Keeping heritage alive through tourism – A happy and fruitful marriage in the old days was all down to the women’s kitting skills!

In this area of Croatia, where the space is richest and the population poorest, Lika county is a mainly hilly and mountainous region, where life was never easy. With short summers and long winters, the fire In Lika´s furnaces burns almost all year round.

According to an old legend, Lika is named after the ancient Greek word, lycos, meaning wolves – land of wolves. There is a younger legend that the Romans found a good source of clean, drinking water there so they named it Lika, after the latin word, liquor, meaning (running) water. And there is also a folk tale: Once upon a time, the ancient people (Greek or Roman, we are not sure) just moved away from region. It was too cold. They experienced snow in June and it was too much for them. Only the hardiest people remined. That is how the Lika people came to be.

Life in Lika is not easy, but nature is wonderful. Lika is full of clean drinking water and it boasts the Plitvice lakes, a pearl of nature, well known throughout the world and protected by UNESCO.

The people in Lika are mostly mountaineers. They don’t talk much, but in talking they use a lot of riddles. Lika’s people like to joke about themselves. They say that the bear was their father, and the beech tree their mother. One of the world’s greatest minds, Nikola Tesla, was born and grew up in Lika county.

The folk costume is simple, just a few colours: dark red, black, brown, green. The women wore a cotton dress, a woollen apron, woollen socks and a scarf. The men wore cotton shirts, woollen trousers, woollen socks and a leather vest. Sheep’s wool was mostly used to make textiles, in addition to flax and hemp.

Although the women did not wear underwear, the men traditionally wore a very specific style of woollen underwear – a suspender or codpiece called a nakurnjak or ‘willy warmer’. Every young girl had to knit a coarse sheep’s wool suspender for her future husband before marriage. Sometimes she could determine the size herself, sometimes with help from more experienced cousins, grandmothers or godparents. If there was no help in sizing, a hand-held coffee grinder was used as a model!

A married woman’s duty was to bring a box of clothes and bedding to the new family. Placed carefully on top of the box was the male suspender made of coarse sheep’s wool. It was said that the tingling sensation produced by wearing the wool next to the skin produced good blood circulation and ensured fertility to produce a lot of children. The suspender was worn in winter (to keep warm) and also in summer (to keep cool) and also provided protection in horse riding.

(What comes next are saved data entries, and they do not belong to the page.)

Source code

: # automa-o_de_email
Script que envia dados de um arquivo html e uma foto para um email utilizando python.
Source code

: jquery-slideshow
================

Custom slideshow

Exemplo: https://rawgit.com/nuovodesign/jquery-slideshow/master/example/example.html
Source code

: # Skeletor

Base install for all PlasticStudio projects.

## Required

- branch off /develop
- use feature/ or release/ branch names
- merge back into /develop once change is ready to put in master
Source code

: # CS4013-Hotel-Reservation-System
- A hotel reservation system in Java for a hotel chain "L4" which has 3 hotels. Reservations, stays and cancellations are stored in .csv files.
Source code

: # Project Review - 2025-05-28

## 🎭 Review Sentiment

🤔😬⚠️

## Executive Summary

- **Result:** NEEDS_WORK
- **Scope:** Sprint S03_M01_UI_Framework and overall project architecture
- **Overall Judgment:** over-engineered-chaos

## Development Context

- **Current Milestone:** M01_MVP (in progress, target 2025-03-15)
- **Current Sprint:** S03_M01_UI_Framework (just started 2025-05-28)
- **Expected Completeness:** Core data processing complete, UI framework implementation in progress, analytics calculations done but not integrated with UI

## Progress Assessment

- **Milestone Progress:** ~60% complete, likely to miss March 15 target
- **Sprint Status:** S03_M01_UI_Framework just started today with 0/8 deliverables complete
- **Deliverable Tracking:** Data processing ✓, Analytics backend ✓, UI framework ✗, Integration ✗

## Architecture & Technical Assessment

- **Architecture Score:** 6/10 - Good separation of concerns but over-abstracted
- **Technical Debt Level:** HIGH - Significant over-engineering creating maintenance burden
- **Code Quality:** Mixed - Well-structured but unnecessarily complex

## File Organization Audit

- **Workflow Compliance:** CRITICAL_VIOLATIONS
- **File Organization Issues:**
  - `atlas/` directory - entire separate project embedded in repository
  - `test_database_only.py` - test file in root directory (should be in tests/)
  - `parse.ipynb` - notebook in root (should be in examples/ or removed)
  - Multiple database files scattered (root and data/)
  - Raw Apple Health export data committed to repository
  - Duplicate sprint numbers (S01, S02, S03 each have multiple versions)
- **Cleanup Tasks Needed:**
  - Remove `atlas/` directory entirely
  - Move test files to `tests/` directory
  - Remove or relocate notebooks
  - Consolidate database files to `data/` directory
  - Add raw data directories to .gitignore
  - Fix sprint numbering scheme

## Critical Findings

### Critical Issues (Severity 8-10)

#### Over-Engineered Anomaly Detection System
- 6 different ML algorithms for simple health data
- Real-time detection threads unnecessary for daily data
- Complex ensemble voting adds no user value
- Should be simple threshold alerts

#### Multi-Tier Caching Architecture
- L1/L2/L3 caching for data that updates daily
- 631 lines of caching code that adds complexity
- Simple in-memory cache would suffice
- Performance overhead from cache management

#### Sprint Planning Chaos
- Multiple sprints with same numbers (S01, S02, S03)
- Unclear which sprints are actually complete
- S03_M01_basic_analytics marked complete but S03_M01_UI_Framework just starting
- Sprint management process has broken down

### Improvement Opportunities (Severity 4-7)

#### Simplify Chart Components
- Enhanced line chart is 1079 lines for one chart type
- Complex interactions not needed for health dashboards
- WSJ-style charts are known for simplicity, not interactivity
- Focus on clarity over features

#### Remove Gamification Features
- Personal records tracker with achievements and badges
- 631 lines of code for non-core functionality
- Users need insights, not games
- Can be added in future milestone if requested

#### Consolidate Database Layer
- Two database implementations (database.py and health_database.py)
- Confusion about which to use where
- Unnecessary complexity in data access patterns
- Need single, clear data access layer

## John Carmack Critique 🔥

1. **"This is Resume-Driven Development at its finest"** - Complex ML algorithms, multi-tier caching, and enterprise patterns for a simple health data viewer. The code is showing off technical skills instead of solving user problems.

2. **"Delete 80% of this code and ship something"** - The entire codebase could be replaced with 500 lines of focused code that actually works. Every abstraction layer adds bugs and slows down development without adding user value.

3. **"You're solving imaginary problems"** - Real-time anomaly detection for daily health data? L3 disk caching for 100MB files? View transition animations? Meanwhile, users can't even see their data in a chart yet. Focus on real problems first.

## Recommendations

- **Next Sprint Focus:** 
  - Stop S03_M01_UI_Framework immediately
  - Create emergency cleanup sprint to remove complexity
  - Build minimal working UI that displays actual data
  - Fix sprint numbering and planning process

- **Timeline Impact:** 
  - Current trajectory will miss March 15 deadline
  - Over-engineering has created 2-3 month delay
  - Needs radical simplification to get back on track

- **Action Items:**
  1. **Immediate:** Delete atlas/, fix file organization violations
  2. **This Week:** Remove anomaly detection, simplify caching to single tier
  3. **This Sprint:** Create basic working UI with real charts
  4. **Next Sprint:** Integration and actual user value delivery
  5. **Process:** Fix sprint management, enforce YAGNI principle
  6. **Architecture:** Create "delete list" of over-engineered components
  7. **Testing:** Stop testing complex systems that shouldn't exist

The woollen suspenders were made in the Lika region until the 1950s but since then have been forgotten, apart from as an exhibit in ethnomuseums. However, for the last fifteen years the suspenders have been made as a souvenir and an unusual gift, with some of the older women willing to talk about this old custom, so the tourism trade is somewhat keeping the heritage alive for those who would like to understand it.